The Court further notes that there is little potential harm to either side by continuing the currently scheduled trials. Both the Plaintiff and the Defendants have petitioned the Court in emergencies in the past, and are free to do so in the future, if a life threatening situation develops. In the interim, the best practice is to allow the parties to develop the record and explore the information provided by the new witnesses.

For the same reasons, the Court will open discovery in 13-CV-4028-DEO and extend the deadline for amending the dispositive motion(s) and the responce(s). This additional time is necessary to allow the non-moving Plaintiff an opportunity to explore the surprise cooperating witness. The risk of prejudice to either party seems very small, especially in light of the fact that the hearing on the original Motion for Summary Judgment was held only a few weeks ago.

The parties will have 60 days from the date of this Order to conduct additional discovery. Amendments to the currently pending Motion for Summary Judgment, 13-CV-4028-DEO, Docket No. 59, will be due two weeks later, and supplements to the Resistence, 13-CV-4028-DEO, Docket No. 64, will be due two weeks after that.

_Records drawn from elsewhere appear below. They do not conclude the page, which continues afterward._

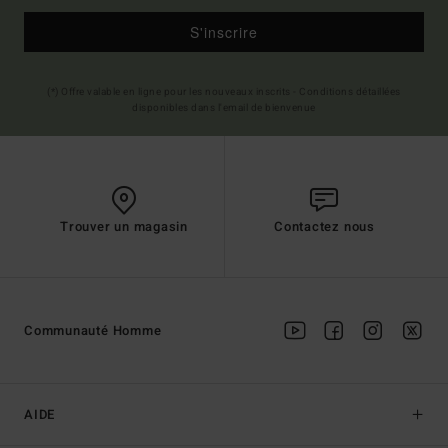
S'inscrire
(*) Offre valable en ligne pour les nouveaux inscrits - Conditions détaillées
disponibles dans l'email de bienvenue
Trouver un magasin
Contactez nous
Communauté Homme
AIDE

The Plaintiff's Motions to Continue (See 11-CV-4055-DEO, Docket No. 97 and 13-CV-4028-DEO, Docket No. 71) are GRANTED.

The parties are directed to confer with Magistrate Judge Strand's chambers and agree on a new trial date between 120 and 150 days from the date of this Order. The Magistrate Judge will then file an Amended Trial Management Order setting out the new deadlines discussed above.